Photo : Maisons en cours de démolition par les autorités israéliennes à Silwan, Jérusalem, 10 août 2021 © Activestills
Dimanche matin, vers 7 heures, les forces israéliennes ont fait irruption au domicile d’Asmahan Shweikeh, âgée de 72 ans, et lui ont donné une heure pour rassembler ses affaires avant de saisir la maison par la force.
Située dans un quartier de Silwan, à Jérusalem-Est, appelé Batan Al-Hawa, près des remparts de la vieille ville, cette maison est celle où Mme Shweikeh a vécu toute sa vie, où son fils a été abattu à l’âge de 16 ans par l’armée israélienne en 1990, et où son mari est mort asphyxié par les gaz lacrymogènes tirés lors d’une descente de police pendant la deuxième Intifada.
Lorsque la police est revenue vers 8h30 pour forcer Shweikeh et ses 11 proches à sortir dans la rue et vider la maison de son contenu, elle s’est évanouie sous le choc, obligeant les médecins israéliens à la transporter hors de chez elle sur une civière. Son petit-fils, Mohammed, a été arrêté sur place (il a ensuite été libéré et condamné à trois jours d’assignation à résidence et à une amende de 1 000 NIS, soit 300 dollars).
Presque simultanément, la police a fait irruption au domicile de Juma’a Odeh, âgé d’une soixantaine d’années, situé au rez-de-chaussée du même immeuble. Une scène similaire s’est déroulée : après être entrés de force, les policiers et les employés municipaux ont commencé à jeter des meubles, des vêtements et des ustensiles de cuisine dans la rue pour les charger dans des camions et les emporter dans un entrepôt.
En quelques heures, les colons israéliens et les équipes municipales ont érigé une clôture métallique autour du toit de l’immeuble, démoli la barrière en béton qui le séparait d’une propriété voisine appartenant à des colons et relié les deux bâtiments par un escalier en fer. Le soir venu, quatre drapeaux israéliens flottaient sur le toit tandis que les colons faisaient résonner de la musique et célébraient leur dernière acquisition.
La prise de contrôle par les colons des maisons des familles Shweikeh et Odeh intervient près de cinq mois après que la Cour suprême israélienne a rejeté l’appel conjoint des familles contre leur expulsion. La cour a plutôt donné raison à Ateret Cohanim, une organisation de colons qui œuvre depuis des décennies à la prise de contrôle des maisons palestiniennes à Silwan afin de « restaurer la vie juive au cœur de la Jérusalem antique ». Fin septembre, le gouvernement israélien a émis des ordres d’expulsion définitifs pour les deux propriétés.

──────

* À COMPLÉTER
[1] Selon le texte sur les expulsions à Silwan, quel âge avait le fils d'Asmahan Shweikeh lorsque l'armée israélienne l'a abattu ?
[2] Poursuivez le texte sur les expulsions à Silwan à partir de l'endroit où il s'arrête, s'il vous plaît.

* ENTRÉES FOURNIES
──────

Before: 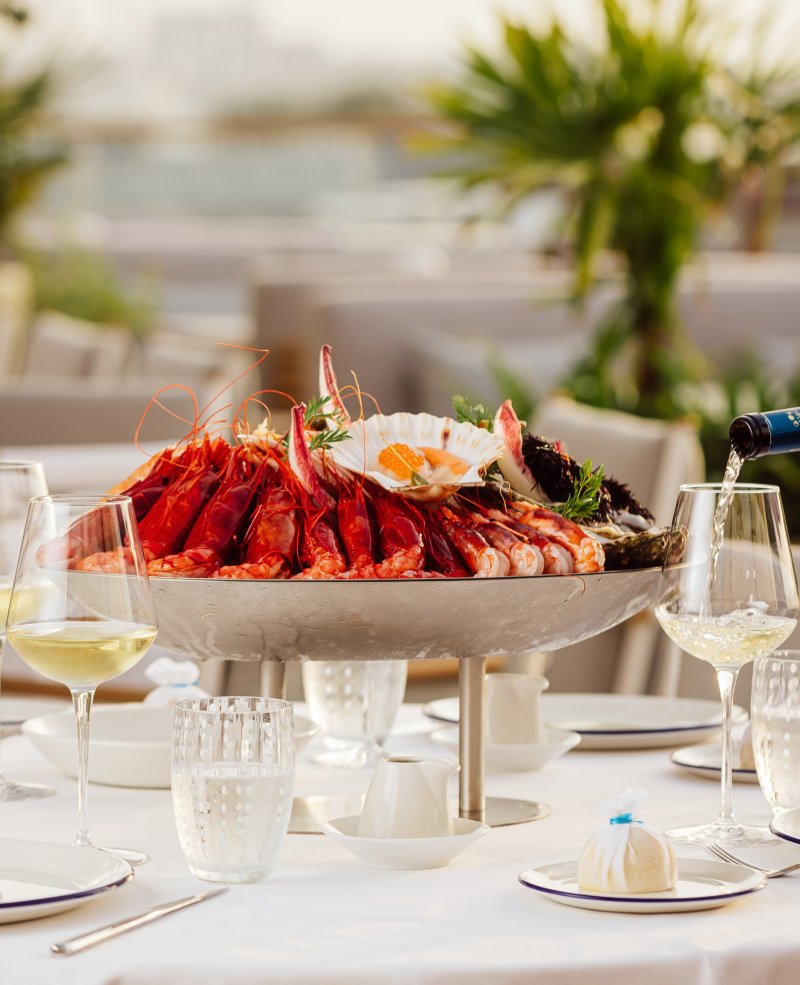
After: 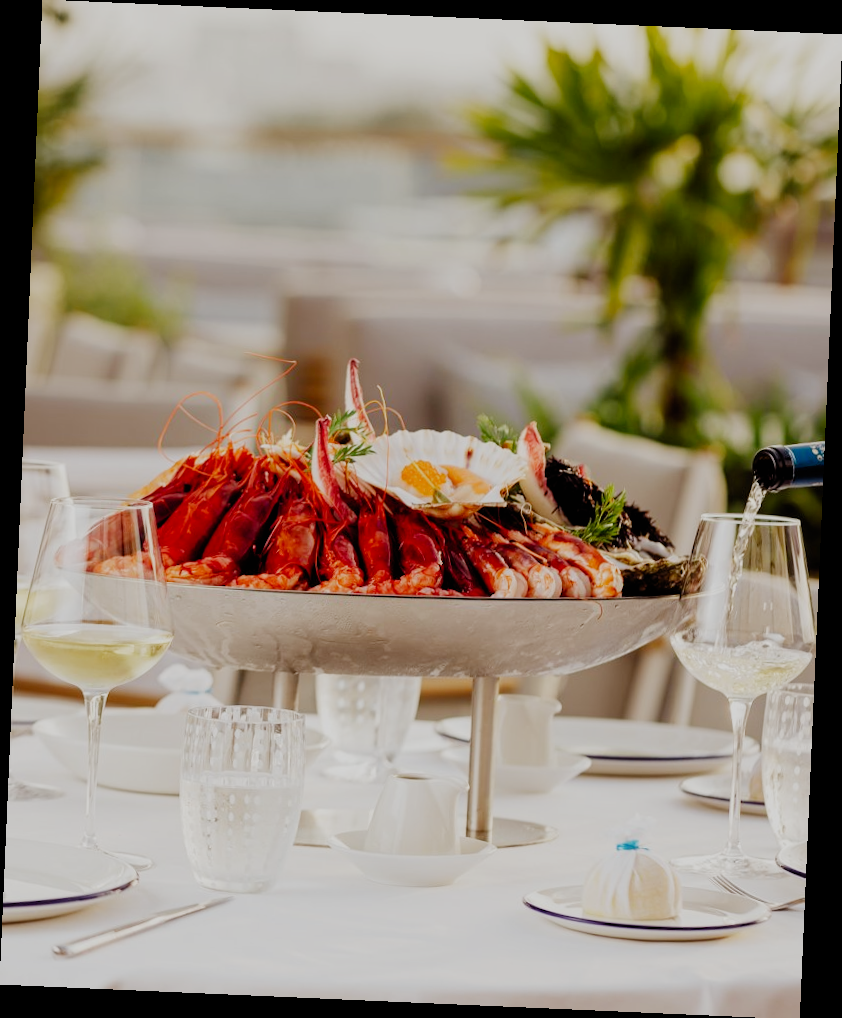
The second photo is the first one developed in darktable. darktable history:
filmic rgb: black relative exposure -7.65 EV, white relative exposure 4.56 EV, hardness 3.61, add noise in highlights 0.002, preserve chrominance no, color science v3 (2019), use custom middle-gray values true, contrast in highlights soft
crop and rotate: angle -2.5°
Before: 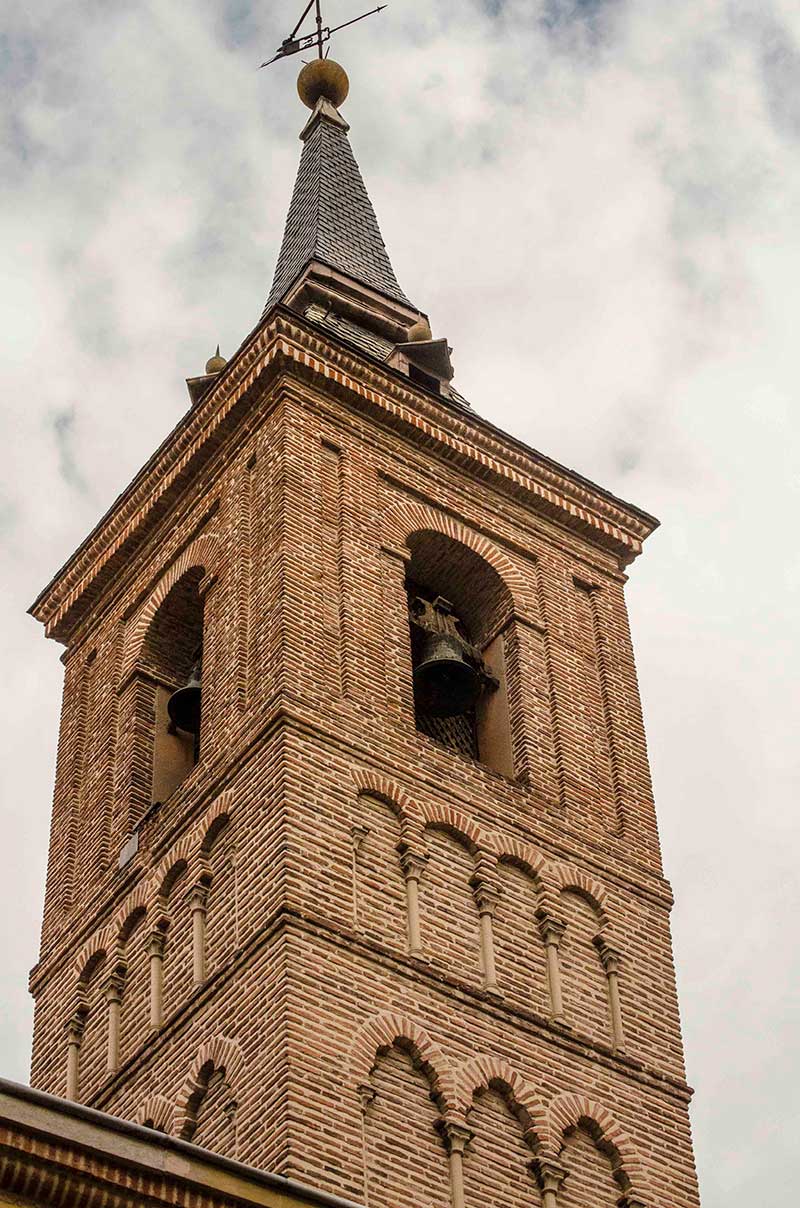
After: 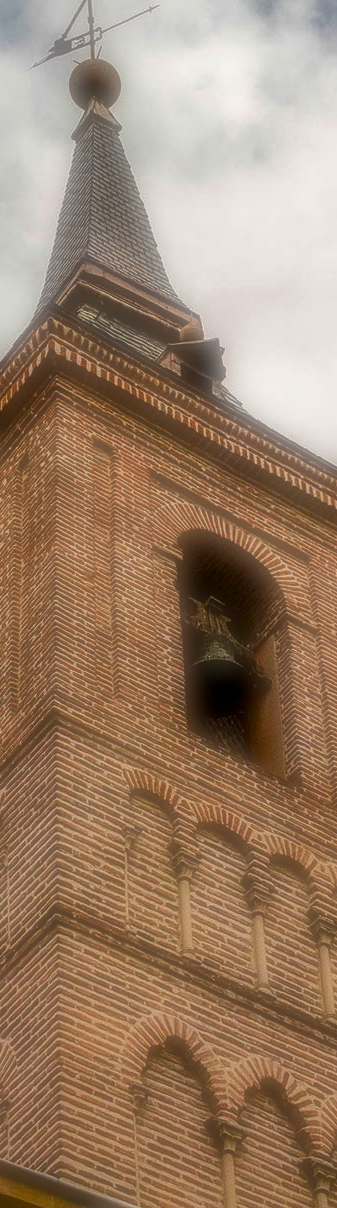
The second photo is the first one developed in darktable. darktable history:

──────

* RÉSULTATS DE L'EXERCICE
[1] Il avait 16 ans.

[2]
Au cours des semaines qui ont précédé son expulsion, des colons masqués et des policiers se sont présentés à plusieurs reprises devant la porte de Mme Shweikeh pour photographier la maison et son contenu. « Ils nous ont dit : « Laissez la clé dans la porte » », a-t-elle raconté au magazine +972. Mais les expulsions de dimanche ont tout de même été une surprise, car elles ont eu lieu deux jours avant la date d’entrée en vigueur officielle de l’ordre, ce qui suggère une tentative délibérée de prendre les résidents au dépourvu.
Moins de 24 heures auparavant, les habitants de Batan Al-Hawa, jeunes et vieux, s’étaient rassemblés pour la première fois depuis deux ans aux côtés de militants juifs israéliens le long de la rue principale du quartier pour protester contre les expulsions imminentes. Pour quelque 80 habitants répartis dans six foyers appartenant aux familles Shweikeh, Odeh et Nasser Rajabi (l’expulsion de cette dernière est prévue dans les prochaines semaines), cette manifestation était un dernier combat après plus d’une décennie de lutte devant les tribunaux israéliens.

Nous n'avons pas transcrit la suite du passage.